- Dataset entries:
━━━━

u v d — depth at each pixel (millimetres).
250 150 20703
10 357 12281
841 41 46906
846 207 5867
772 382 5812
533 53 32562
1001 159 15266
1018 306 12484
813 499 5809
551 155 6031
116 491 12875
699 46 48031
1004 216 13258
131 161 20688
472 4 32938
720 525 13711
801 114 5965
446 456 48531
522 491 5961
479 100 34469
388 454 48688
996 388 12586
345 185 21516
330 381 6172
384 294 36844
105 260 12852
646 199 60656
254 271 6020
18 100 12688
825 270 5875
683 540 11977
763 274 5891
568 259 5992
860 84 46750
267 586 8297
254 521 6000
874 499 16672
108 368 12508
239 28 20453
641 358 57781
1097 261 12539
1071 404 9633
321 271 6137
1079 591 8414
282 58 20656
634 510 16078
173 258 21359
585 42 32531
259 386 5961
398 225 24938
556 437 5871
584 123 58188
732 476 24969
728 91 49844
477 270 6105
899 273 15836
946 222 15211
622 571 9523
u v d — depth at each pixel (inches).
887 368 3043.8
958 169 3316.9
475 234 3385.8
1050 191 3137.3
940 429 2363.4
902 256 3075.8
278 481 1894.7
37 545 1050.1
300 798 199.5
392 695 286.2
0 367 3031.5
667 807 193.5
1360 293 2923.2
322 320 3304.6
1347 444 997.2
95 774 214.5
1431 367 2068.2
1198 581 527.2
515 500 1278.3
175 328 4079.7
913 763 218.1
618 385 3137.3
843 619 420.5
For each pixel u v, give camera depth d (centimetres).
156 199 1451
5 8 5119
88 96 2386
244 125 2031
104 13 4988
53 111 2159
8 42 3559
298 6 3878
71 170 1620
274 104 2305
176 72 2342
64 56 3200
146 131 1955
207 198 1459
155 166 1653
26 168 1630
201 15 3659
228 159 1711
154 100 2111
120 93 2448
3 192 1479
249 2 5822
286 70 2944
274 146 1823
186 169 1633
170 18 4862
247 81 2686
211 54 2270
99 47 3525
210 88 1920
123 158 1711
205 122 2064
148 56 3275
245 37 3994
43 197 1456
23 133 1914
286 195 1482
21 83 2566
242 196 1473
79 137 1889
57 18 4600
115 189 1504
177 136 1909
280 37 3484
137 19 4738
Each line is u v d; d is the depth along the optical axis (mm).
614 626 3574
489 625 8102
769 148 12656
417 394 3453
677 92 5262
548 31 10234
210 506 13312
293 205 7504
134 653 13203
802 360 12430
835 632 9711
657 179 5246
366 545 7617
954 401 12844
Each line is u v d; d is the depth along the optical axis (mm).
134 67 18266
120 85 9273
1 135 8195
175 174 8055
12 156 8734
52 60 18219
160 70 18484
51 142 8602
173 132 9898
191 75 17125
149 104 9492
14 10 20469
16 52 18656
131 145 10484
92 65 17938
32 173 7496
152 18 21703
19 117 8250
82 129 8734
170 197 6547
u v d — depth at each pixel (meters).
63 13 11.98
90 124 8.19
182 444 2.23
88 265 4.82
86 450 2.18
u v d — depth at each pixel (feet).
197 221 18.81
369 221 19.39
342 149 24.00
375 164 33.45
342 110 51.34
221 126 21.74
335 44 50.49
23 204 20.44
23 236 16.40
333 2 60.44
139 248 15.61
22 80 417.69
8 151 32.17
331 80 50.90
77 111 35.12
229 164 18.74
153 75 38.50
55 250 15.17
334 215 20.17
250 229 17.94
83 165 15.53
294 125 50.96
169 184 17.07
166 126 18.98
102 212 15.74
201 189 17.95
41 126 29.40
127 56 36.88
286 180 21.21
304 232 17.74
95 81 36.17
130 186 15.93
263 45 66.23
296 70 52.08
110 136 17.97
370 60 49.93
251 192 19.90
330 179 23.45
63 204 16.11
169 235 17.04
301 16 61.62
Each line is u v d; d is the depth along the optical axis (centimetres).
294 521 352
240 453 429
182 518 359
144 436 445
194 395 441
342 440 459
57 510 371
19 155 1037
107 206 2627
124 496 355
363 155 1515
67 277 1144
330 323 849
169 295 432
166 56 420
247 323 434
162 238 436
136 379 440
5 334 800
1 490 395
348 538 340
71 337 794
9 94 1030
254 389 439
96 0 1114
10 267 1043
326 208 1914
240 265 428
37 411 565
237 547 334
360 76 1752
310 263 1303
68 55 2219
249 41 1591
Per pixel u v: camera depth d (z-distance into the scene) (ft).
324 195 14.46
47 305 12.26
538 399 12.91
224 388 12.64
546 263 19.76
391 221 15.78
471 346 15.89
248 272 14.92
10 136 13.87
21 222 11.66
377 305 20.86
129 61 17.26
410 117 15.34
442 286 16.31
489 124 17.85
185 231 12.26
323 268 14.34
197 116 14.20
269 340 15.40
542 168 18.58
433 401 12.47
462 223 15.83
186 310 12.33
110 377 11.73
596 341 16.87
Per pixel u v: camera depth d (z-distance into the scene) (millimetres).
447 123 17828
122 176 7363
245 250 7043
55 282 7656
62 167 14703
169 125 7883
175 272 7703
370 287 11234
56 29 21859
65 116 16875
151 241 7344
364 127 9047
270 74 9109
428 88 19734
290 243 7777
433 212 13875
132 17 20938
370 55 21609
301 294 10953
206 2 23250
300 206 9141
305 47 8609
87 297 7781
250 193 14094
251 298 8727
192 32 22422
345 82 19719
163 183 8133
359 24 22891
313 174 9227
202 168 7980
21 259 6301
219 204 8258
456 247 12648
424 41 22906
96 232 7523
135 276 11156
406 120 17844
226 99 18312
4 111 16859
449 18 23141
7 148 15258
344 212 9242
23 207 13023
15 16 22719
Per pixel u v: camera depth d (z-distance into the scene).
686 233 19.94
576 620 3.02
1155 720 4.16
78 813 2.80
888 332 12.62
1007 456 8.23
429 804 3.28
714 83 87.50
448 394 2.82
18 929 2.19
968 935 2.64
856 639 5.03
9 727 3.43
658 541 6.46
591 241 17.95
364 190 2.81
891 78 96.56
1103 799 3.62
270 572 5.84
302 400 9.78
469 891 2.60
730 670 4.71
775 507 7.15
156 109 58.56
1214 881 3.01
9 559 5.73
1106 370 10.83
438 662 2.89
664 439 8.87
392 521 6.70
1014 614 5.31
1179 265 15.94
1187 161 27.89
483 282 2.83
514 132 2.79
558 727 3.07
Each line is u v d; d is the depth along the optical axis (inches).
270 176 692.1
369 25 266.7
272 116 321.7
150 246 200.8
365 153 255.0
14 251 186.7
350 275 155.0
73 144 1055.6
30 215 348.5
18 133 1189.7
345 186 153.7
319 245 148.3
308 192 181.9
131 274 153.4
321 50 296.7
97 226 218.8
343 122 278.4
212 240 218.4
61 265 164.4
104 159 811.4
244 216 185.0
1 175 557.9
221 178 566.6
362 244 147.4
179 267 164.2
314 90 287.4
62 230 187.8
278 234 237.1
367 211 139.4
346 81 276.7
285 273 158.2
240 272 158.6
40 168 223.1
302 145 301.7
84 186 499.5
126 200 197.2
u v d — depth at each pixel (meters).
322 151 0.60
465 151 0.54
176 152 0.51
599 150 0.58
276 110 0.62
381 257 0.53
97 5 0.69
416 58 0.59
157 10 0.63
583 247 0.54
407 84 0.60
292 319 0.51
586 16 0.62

━━━━

- Required action:
Extract every record and return it verbatim.

- Written solution:
u v d — depth at each pixel (millimetres).
250 150 20703
10 357 12281
841 41 46906
846 207 5867
772 382 5812
533 53 32562
1001 159 15266
1018 306 12484
813 499 5809
551 155 6031
116 491 12875
699 46 48031
1004 216 13258
131 161 20688
472 4 32938
720 525 13711
801 114 5965
446 456 48531
522 491 5961
479 100 34469
388 454 48688
996 388 12586
345 185 21516
330 381 6172
384 294 36844
105 260 12852
646 199 60656
254 271 6020
18 100 12688
825 270 5875
683 540 11977
763 274 5891
568 259 5992
860 84 46750
267 586 8297
254 521 6000
874 499 16672
108 368 12508
239 28 20453
641 358 57781
1097 261 12539
1071 404 9633
321 271 6137
1079 591 8414
282 58 20656
634 510 16078
173 258 21359
585 42 32531
259 386 5961
398 225 24938
556 437 5871
584 123 58188
732 476 24969
728 91 49844
477 270 6105
899 273 15836
946 222 15211
622 571 9523
u v d — depth at each pixel (inches).
887 368 3043.8
958 169 3316.9
475 234 3385.8
1050 191 3137.3
940 429 2363.4
902 256 3075.8
278 481 1894.7
37 545 1050.1
300 798 199.5
392 695 286.2
0 367 3031.5
667 807 193.5
1360 293 2923.2
322 320 3304.6
1347 444 997.2
95 774 214.5
1431 367 2068.2
1198 581 527.2
515 500 1278.3
175 328 4079.7
913 763 218.1
618 385 3137.3
843 619 420.5
For each pixel u v, give camera depth d (centimetres).
156 199 1451
5 8 5119
88 96 2386
244 125 2031
104 13 4988
53 111 2159
8 42 3559
298 6 3878
71 170 1620
274 104 2305
176 72 2342
64 56 3200
146 131 1955
207 198 1459
155 166 1653
26 168 1630
201 15 3659
228 159 1711
154 100 2111
120 93 2448
3 192 1479
249 2 5822
286 70 2944
274 146 1823
186 169 1633
170 18 4862
247 81 2686
211 54 2270
99 47 3525
210 88 1920
123 158 1711
205 122 2064
148 56 3275
245 37 3994
43 197 1456
23 133 1914
286 195 1482
21 83 2566
242 196 1473
79 137 1889
57 18 4600
115 189 1504
177 136 1909
280 37 3484
137 19 4738
Each line is u v d; d is the depth along the optical axis (mm).
614 626 3574
489 625 8102
769 148 12656
417 394 3453
677 92 5262
548 31 10234
210 506 13312
293 205 7504
134 653 13203
802 360 12430
835 632 9711
657 179 5246
366 545 7617
954 401 12844
Each line is u v d; d is the depth along the optical axis (mm).
134 67 18266
120 85 9273
1 135 8195
175 174 8055
12 156 8734
52 60 18219
160 70 18484
51 142 8602
173 132 9898
191 75 17125
149 104 9492
14 10 20469
16 52 18656
131 145 10484
92 65 17938
32 173 7496
152 18 21703
19 117 8250
82 129 8734
170 197 6547
u v d — depth at each pixel (meters).
63 13 11.98
90 124 8.19
182 444 2.23
88 265 4.82
86 450 2.18
u v d — depth at each pixel (feet).
197 221 18.81
369 221 19.39
342 149 24.00
375 164 33.45
342 110 51.34
221 126 21.74
335 44 50.49
23 204 20.44
23 236 16.40
333 2 60.44
139 248 15.61
22 80 417.69
8 151 32.17
331 80 50.90
77 111 35.12
229 164 18.74
153 75 38.50
55 250 15.17
334 215 20.17
250 229 17.94
83 165 15.53
294 125 50.96
169 184 17.07
166 126 18.98
102 212 15.74
201 189 17.95
41 126 29.40
127 56 36.88
286 180 21.21
304 232 17.74
95 81 36.17
130 186 15.93
263 45 66.23
296 70 52.08
110 136 17.97
370 60 49.93
251 192 19.90
330 179 23.45
63 204 16.11
169 235 17.04
301 16 61.62
Each line is u v d; d is the depth along the optical axis (centimetres).
294 521 352
240 453 429
182 518 359
144 436 445
194 395 441
342 440 459
57 510 371
19 155 1037
107 206 2627
124 496 355
363 155 1515
67 277 1144
330 323 849
169 295 432
166 56 420
247 323 434
162 238 436
136 379 440
5 334 800
1 490 395
348 538 340
71 337 794
9 94 1030
254 389 439
96 0 1114
10 267 1043
326 208 1914
240 265 428
37 411 565
237 547 334
360 76 1752
310 263 1303
68 55 2219
249 41 1591
Per pixel u v: camera depth d (z-distance into the scene) (ft).
324 195 14.46
47 305 12.26
538 399 12.91
224 388 12.64
546 263 19.76
391 221 15.78
471 346 15.89
248 272 14.92
10 136 13.87
21 222 11.66
377 305 20.86
129 61 17.26
410 117 15.34
442 286 16.31
489 124 17.85
185 231 12.26
323 268 14.34
197 116 14.20
269 340 15.40
542 168 18.58
433 401 12.47
462 223 15.83
186 310 12.33
110 377 11.73
596 341 16.87
Per pixel u v: camera depth d (z-distance into the scene) (millimetres).
447 123 17828
122 176 7363
245 250 7043
55 282 7656
62 167 14703
169 125 7883
175 272 7703
370 287 11234
56 29 21859
65 116 16875
151 241 7344
364 127 9047
270 74 9109
428 88 19734
290 243 7777
433 212 13875
132 17 20938
370 55 21609
301 294 10953
206 2 23250
300 206 9141
305 47 8609
87 297 7781
250 193 14094
251 298 8727
192 32 22422
345 82 19719
163 183 8133
359 24 22891
313 174 9227
202 168 7980
21 259 6301
219 204 8258
456 247 12648
424 41 22906
96 232 7523
135 276 11156
406 120 17844
226 99 18312
4 111 16859
449 18 23141
7 148 15258
344 212 9242
23 207 13023
15 16 22719
Per pixel u v: camera depth d (z-distance into the scene).
686 233 19.94
576 620 3.02
1155 720 4.16
78 813 2.80
888 332 12.62
1007 456 8.23
429 804 3.28
714 83 87.50
448 394 2.82
18 929 2.19
968 935 2.64
856 639 5.03
9 727 3.43
658 541 6.46
591 241 17.95
364 190 2.81
891 78 96.56
1103 799 3.62
270 572 5.84
302 400 9.78
469 891 2.60
730 670 4.71
775 507 7.15
156 109 58.56
1214 881 3.01
9 559 5.73
1106 370 10.83
438 662 2.89
664 439 8.87
392 521 6.70
1014 614 5.31
1179 265 15.94
1187 161 27.89
483 282 2.83
514 132 2.79
558 727 3.07
Each line is u v d; d is the depth along the optical axis (inches).
270 176 692.1
369 25 266.7
272 116 321.7
150 246 200.8
365 153 255.0
14 251 186.7
350 275 155.0
73 144 1055.6
30 215 348.5
18 133 1189.7
345 186 153.7
319 245 148.3
308 192 181.9
131 274 153.4
321 50 296.7
97 226 218.8
343 122 278.4
212 240 218.4
61 265 164.4
104 159 811.4
244 216 185.0
1 175 557.9
221 178 566.6
362 244 147.4
179 267 164.2
314 90 287.4
62 230 187.8
278 234 237.1
367 211 139.4
346 81 276.7
285 273 158.2
240 272 158.6
40 168 223.1
302 145 301.7
84 186 499.5
126 200 197.2
u v d — depth at each pixel (meters).
322 151 0.60
465 151 0.54
176 152 0.51
599 150 0.58
276 110 0.62
381 257 0.53
97 5 0.69
416 58 0.59
157 10 0.63
583 247 0.54
407 84 0.60
292 319 0.51
586 16 0.62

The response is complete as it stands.